> **Exercise requirements**
Wherever the string "Visitor" appears in the listing, copy that line.

> **Information given**

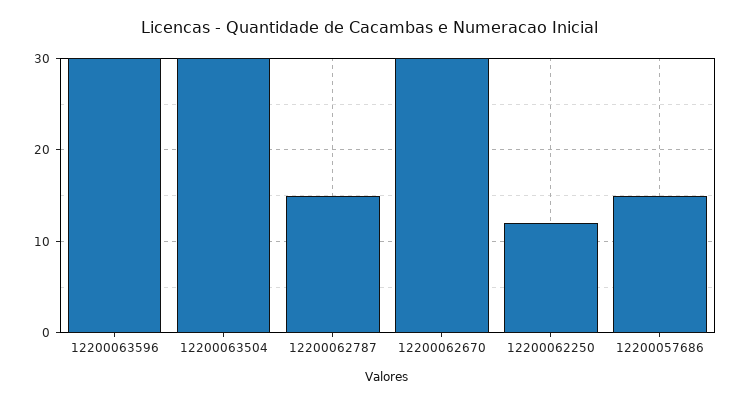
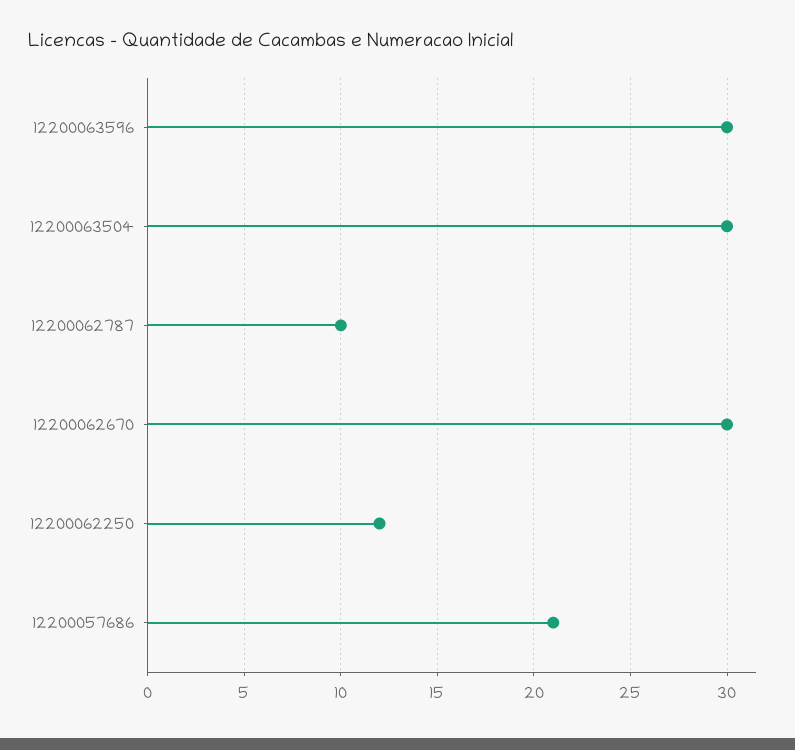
12200062787: 15 -> 10
12200057686: 15 -> 21

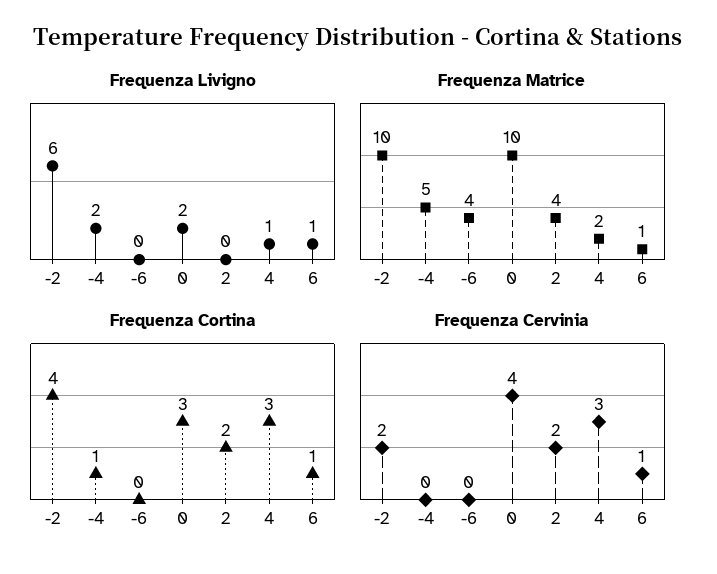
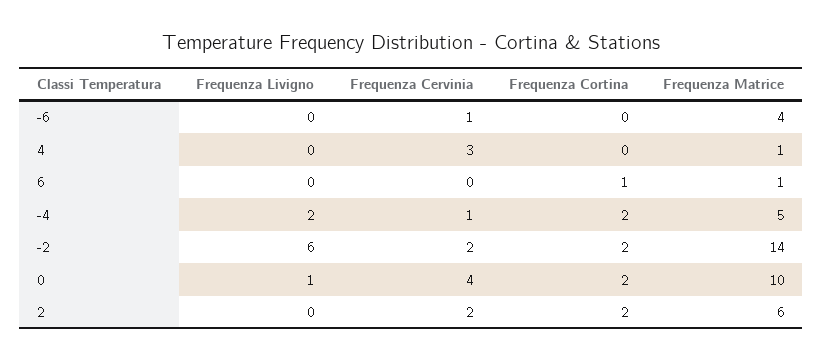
Frequenza Livigno, 0: 2 -> 1
Frequenza Livigno, 4: 1 -> 0
Frequenza Livigno, 6: 1 -> 0
Frequenza Matrice, -2: 10 -> 14
Frequenza Matrice, 2: 4 -> 6
Frequenza Matrice, 4: 2 -> 1
Frequenza Cortina, -2: 4 -> 2
Frequenza Cortina, -4: 1 -> 2
Frequenza Cortina, 0: 3 -> 2
Frequenza Cortina, 4: 3 -> 0
Frequenza Cervinia, -4: 0 -> 1
Frequenza Cervinia, -6: 0 -> 1
Frequenza Cervinia, 6: 1 -> 0

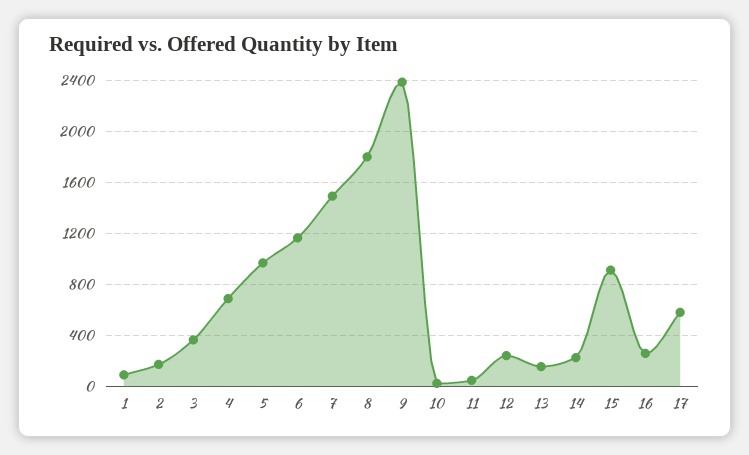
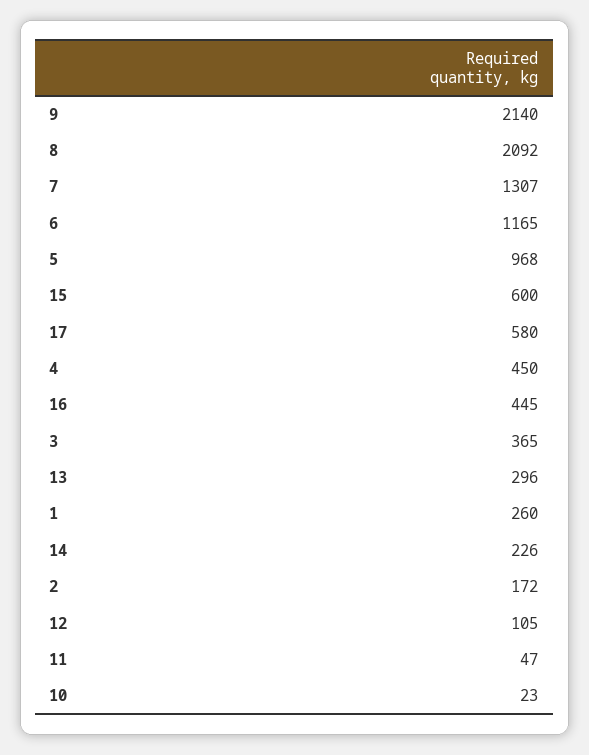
1: 100 -> 260
4: 700 -> 450
7: 1500 -> 1307
8: 1800 -> 2092
9: 2400 -> 2140
12: 250 -> 105
13: 150 -> 296
15: 900 -> 600
16: 250 -> 445

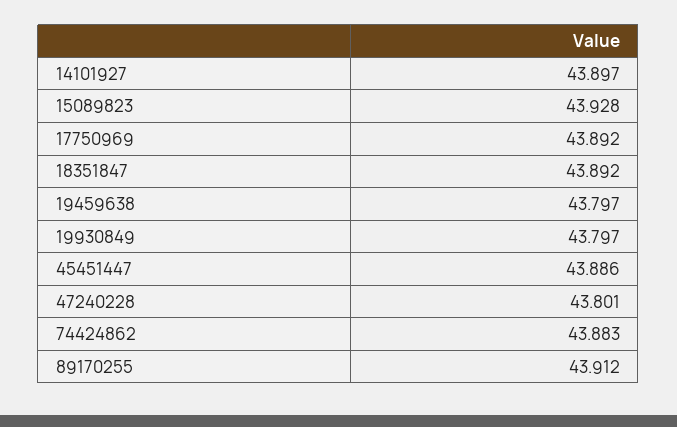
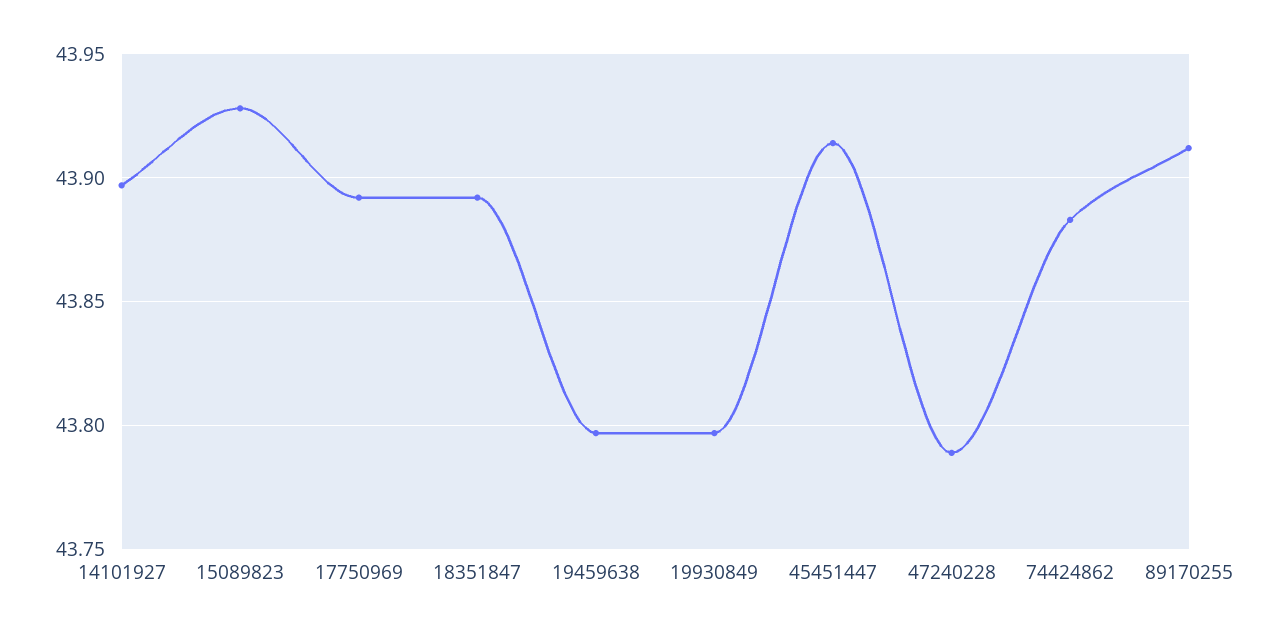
45451447: 43.886 -> 43.915
47240228: 43.801 -> 43.79

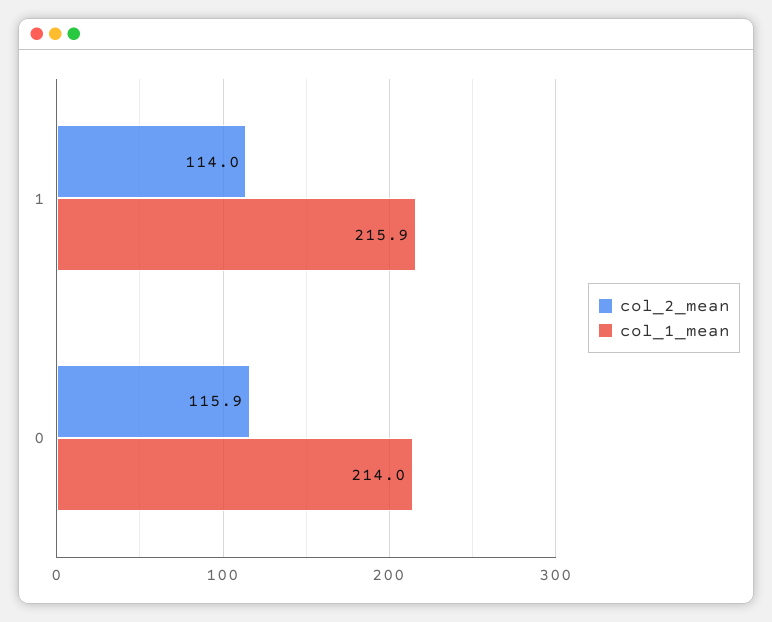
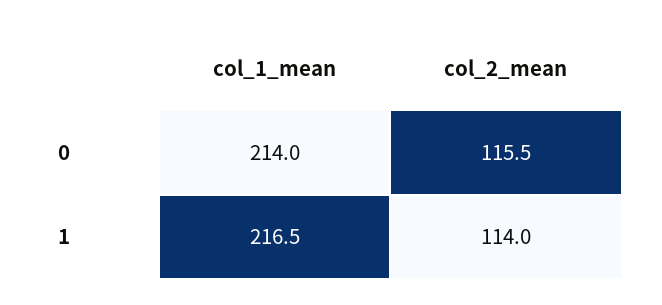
col_1_mean, 1: 215.9 -> 216.5
col_2_mean, 0: 115.9 -> 115.5

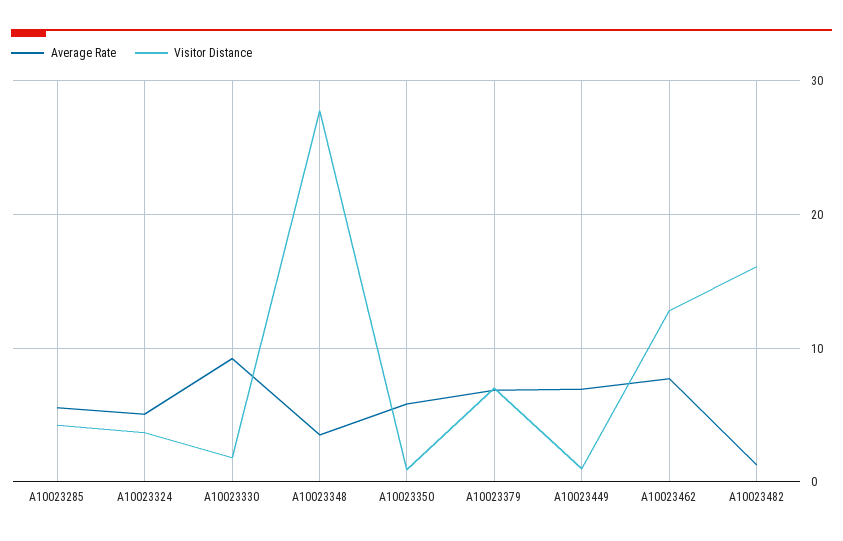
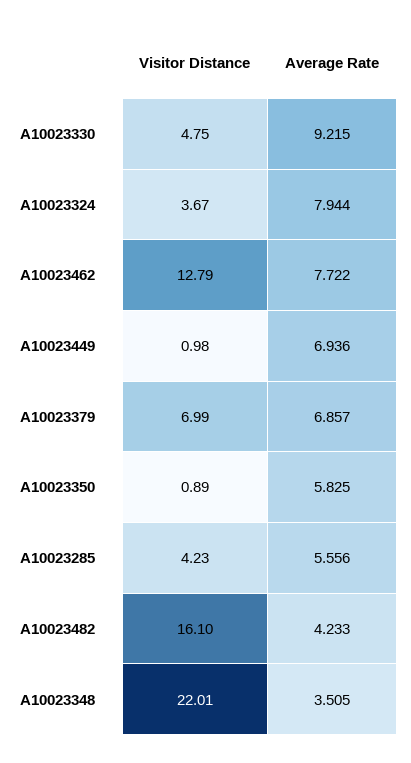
Average Rate, A10023324: 5 -> 7.944
Visitor Distance, A10023330: 2 -> 4.75
Visitor Distance, A10023348: 28 -> 22.01
Average Rate, A10023482: 1 -> 4.233

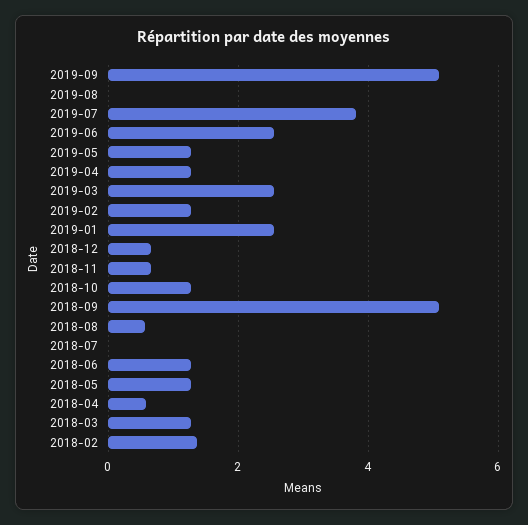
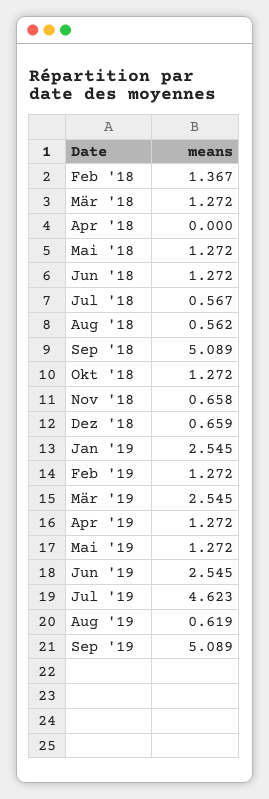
2019-08: 0 -> 0.619
2019-07: 3.8 -> 4.623
2018-07: 0 -> 0.567
2018-04: 0.6 -> 0

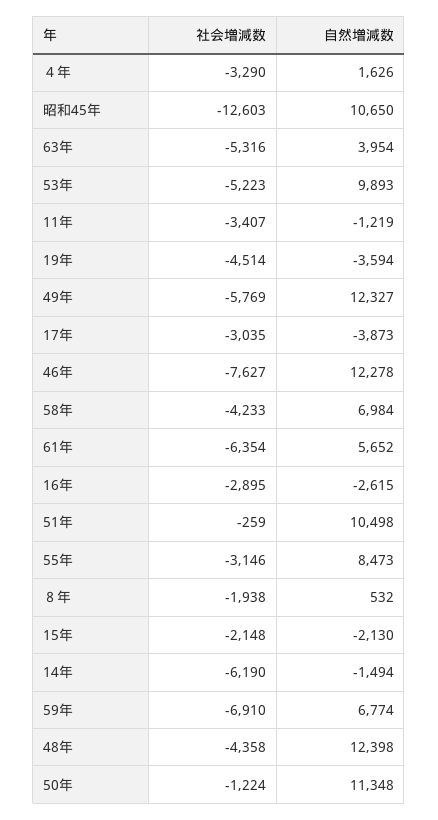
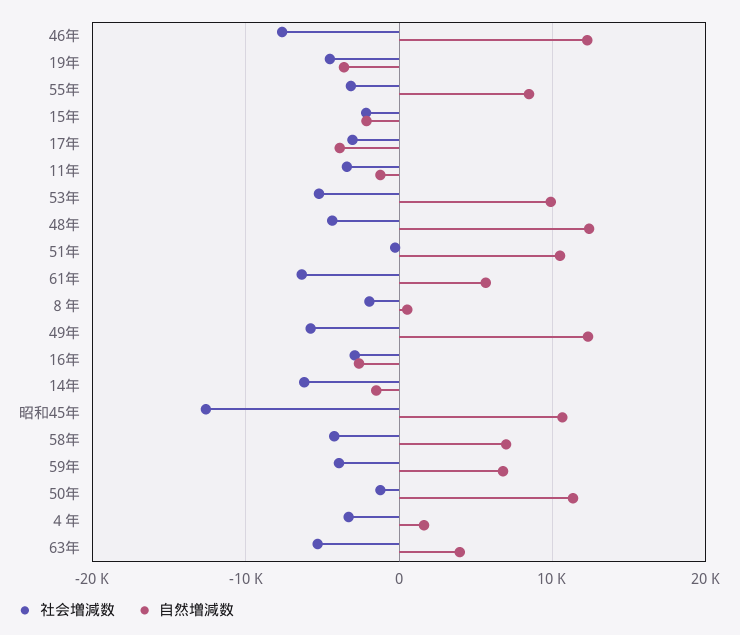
社会増減数, 59年: -6910 -> -4000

> **Solved exercise**
Visitor Distance, A10023330: 2 -> 4.75
Visitor Distance, A10023348: 28 -> 22.01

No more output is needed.